Your instructions>
Copy out the data below, all of it, exactly.

═══ Supplied information ═══

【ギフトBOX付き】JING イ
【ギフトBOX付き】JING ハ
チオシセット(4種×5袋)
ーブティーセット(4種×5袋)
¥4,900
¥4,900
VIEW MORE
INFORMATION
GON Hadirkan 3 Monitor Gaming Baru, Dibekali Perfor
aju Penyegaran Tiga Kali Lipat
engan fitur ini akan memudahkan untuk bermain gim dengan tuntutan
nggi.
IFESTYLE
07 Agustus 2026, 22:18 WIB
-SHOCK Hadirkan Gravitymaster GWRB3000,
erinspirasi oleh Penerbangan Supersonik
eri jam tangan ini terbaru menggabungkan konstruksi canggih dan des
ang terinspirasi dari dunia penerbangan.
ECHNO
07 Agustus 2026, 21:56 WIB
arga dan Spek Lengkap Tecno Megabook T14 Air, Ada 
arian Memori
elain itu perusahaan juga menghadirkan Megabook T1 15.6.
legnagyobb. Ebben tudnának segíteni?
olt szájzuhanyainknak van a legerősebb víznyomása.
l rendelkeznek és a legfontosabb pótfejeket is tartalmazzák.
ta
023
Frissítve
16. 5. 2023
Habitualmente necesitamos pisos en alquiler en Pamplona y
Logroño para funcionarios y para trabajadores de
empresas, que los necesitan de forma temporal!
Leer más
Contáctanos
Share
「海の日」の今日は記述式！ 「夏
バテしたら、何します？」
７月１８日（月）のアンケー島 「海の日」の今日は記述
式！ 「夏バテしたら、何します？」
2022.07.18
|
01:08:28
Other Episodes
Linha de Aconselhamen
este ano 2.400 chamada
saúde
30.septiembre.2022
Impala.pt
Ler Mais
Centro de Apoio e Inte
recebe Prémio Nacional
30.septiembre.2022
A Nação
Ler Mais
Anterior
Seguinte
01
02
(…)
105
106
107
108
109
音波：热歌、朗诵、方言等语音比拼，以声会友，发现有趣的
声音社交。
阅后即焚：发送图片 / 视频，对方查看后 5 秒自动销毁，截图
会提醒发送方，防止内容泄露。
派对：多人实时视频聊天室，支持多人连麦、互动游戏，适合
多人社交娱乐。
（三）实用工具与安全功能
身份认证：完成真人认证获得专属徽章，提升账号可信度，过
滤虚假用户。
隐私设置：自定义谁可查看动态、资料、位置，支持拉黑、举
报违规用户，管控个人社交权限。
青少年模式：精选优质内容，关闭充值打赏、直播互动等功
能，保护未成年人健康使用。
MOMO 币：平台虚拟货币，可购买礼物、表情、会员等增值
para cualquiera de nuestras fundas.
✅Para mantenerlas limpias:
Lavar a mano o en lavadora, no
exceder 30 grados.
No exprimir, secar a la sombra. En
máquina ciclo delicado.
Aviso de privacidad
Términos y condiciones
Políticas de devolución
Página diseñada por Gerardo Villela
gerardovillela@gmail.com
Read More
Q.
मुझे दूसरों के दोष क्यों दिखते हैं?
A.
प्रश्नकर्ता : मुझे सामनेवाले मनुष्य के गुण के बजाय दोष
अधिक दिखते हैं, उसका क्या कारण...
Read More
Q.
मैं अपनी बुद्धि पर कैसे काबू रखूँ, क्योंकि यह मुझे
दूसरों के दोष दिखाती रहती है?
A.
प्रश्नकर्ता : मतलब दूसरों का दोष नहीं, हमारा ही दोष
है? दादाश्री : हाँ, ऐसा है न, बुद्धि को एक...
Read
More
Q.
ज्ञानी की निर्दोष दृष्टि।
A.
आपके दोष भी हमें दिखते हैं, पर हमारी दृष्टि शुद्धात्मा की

═══

Your response>
【ギフトBOX付き】JING イ
【ギフトBOX付き】JING ハ
チオシセット(4種×5袋)
ーブティーセット(4種×5袋)
¥4,900
¥4,900
VIEW MORE
INFORMATION
GON Hadirkan 3 Monitor Gaming Baru, Dibekali Perfor
aju Penyegaran Tiga Kali Lipat
engan fitur ini akan memudahkan untuk bermain gim dengan tuntutan
nggi.
IFESTYLE
07 Agustus 2026, 22:18 WIB
-SHOCK Hadirkan Gravitymaster GWRB3000,
erinspirasi oleh Penerbangan Supersonik
eri jam tangan ini terbaru menggabungkan konstruksi canggih dan des
ang terinspirasi dari dunia penerbangan.
ECHNO
07 Agustus 2026, 21:56 WIB
arga dan Spek Lengkap Tecno Megabook T14 Air, Ada 
arian Memori
elain itu perusahaan juga menghadirkan Megabook T1 15.6.
legnagyobb. Ebben tudnának segíteni?
olt szájzuhanyainknak van a legerősebb víznyomása.
l rendelkeznek és a legfontosabb pótfejeket is tartalmazzák.
ta
023
Frissítve
16. 5. 2023
Habitualmente necesitamos pisos en alquiler en Pamplona y
Logroño para funcionarios y para trabajadores de
empresas, que los necesitan de forma temporal!
Leer más
Contáctanos
Share
「海の日」の今日は記述式！ 「夏
バテしたら、何します？」
７月１８日（月）のアンケー島 「海の日」の今日は記述
式！ 「夏バテしたら、何します？」
2022.07.18
|
01:08:28
Other Episodes
Linha de Aconselhamen
este ano 2.400 chamada
saúde
30.septiembre.2022
Impala.pt
Ler Mais
Centro de Apoio e Inte
recebe Prémio Nacional
30.septiembre.2022
A Nação
Ler Mais
Anterior
Seguinte
01
02
(…)
105
106
107
108
109
音波：热歌、朗诵、方言等语音比拼，以声会友，发现有趣的
声音社交。
阅后即焚：发送图片 / 视频，对方查看后 5 秒自动销毁，截图
会提醒发送方，防止内容泄露。
派对：多人实时视频聊天室，支持多人连麦、互动游戏，适合
多人社交娱乐。
（三）实用工具与安全功能
身份认证：完成真人认证获得专属徽章，提升账号可信度，过
滤虚假用户。
隐私设置：自定义谁可查看动态、资料、位置，支持拉黑、举
报违规用户，管控个人社交权限。
青少年模式：精选优质内容，关闭充值打赏、直播互动等功
能，保护未成年人健康使用。
MOMO 币：平台虚拟货币，可购买礼物、表情、会员等增值
para cualquiera de nuestras fundas.
✅Para mantenerlas limpias:
Lavar a mano o en lavadora, no
exceder 30 grados.
No exprimir, secar a la sombra. En
máquina ciclo delicado.
Aviso de privacidad
Términos y condiciones
Políticas de devolución
Página diseñada por Gerardo Villela
gerardovillela@gmail.com
Read More
Q.
मुझे दूसरों के दोष क्यों दिखते हैं?
A.
प्रश्नकर्ता : मुझे सामनेवाले मनुष्य के गुण के बजाय दोष
अधिक दिखते हैं, उसका क्या कारण...
Read More
Q.
मैं अपनी बुद्धि पर कैसे काबू रखूँ, क्योंकि यह मुझे
दूसरों के दोष दिखाती रहती है?
A.
प्रश्नकर्ता : मतलब दूसरों का दोष नहीं, हमारा ही दोष
है? दादाश्री : हाँ, ऐसा है न, बुद्धि को एक...
Read
More
Q.
ज्ञानी की निर्दोष दृष्टि।
A.
आपके दोष भी हमें दिखते हैं, पर हमारी दृष्टि शुद्धात्मा की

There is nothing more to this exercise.